The pair had planned to collect a £1.7 million life insurance payout but were forced to abandon their plan after benefit fraud officers from Hammersmith and Fulham council launched an investigation.
He was eventually tracked down to Bangkok airport, where he was living rough and living in fear of being deported after losing his job teaching English to schoolchildren.
He had used a false Irish passport of a deceased seven-year-old boy and was extradited back to London in December.
On Thursday Kellaway, formerly of Shepherds Bush, west London was sentenced at Croydon Crown Court to 32 months jail.
He had pleaded guilty to three charges of benefit fraud and one of identity fraud at an earlier hearing. The total fraud amounted to more than £43,000 in what Judge Shani Barnes described as "cynical and selfish” scam.
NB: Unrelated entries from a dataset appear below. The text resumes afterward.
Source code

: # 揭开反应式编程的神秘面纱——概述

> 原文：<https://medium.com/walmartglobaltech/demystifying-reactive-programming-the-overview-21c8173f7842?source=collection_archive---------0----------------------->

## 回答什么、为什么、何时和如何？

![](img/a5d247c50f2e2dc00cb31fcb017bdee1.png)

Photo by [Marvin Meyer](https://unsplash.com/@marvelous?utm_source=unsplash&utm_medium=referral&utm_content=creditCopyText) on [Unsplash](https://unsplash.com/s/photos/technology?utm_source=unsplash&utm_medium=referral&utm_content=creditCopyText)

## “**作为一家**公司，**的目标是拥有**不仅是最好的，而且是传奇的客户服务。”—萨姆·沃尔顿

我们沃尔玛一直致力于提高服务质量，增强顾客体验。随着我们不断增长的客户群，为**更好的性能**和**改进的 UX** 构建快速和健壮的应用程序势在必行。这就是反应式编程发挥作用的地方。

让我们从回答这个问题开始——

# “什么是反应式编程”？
“People such as yourself who criminally steal from (others) undermine that system and demolish its credibility,” she added.
Upon her return to Britain, Mrs Kellaway was arrested and in 2010 convicted of three counts of fraud and two counts of money laundering.
She was handed a 24 week sentence suspended for 18-months after she told a judge her "abusive" husband had coerced her.
A spokesman for the council said last night: “You can run but you cannot hide. No matter what you do, if you decide to commit benefit fraud you will eventually get busted.
"This rogue went to extraordinary lengths to avoid detection and now he is exactly where he deserves to be – prison.
"This case shows that wherever you run to you will eventually be tracked down and made to pay for your crimes."
Mrs Kellaway, who did attend court on Thursday, has been forced to pay back £55,000 through the Proceeds of Crime Act.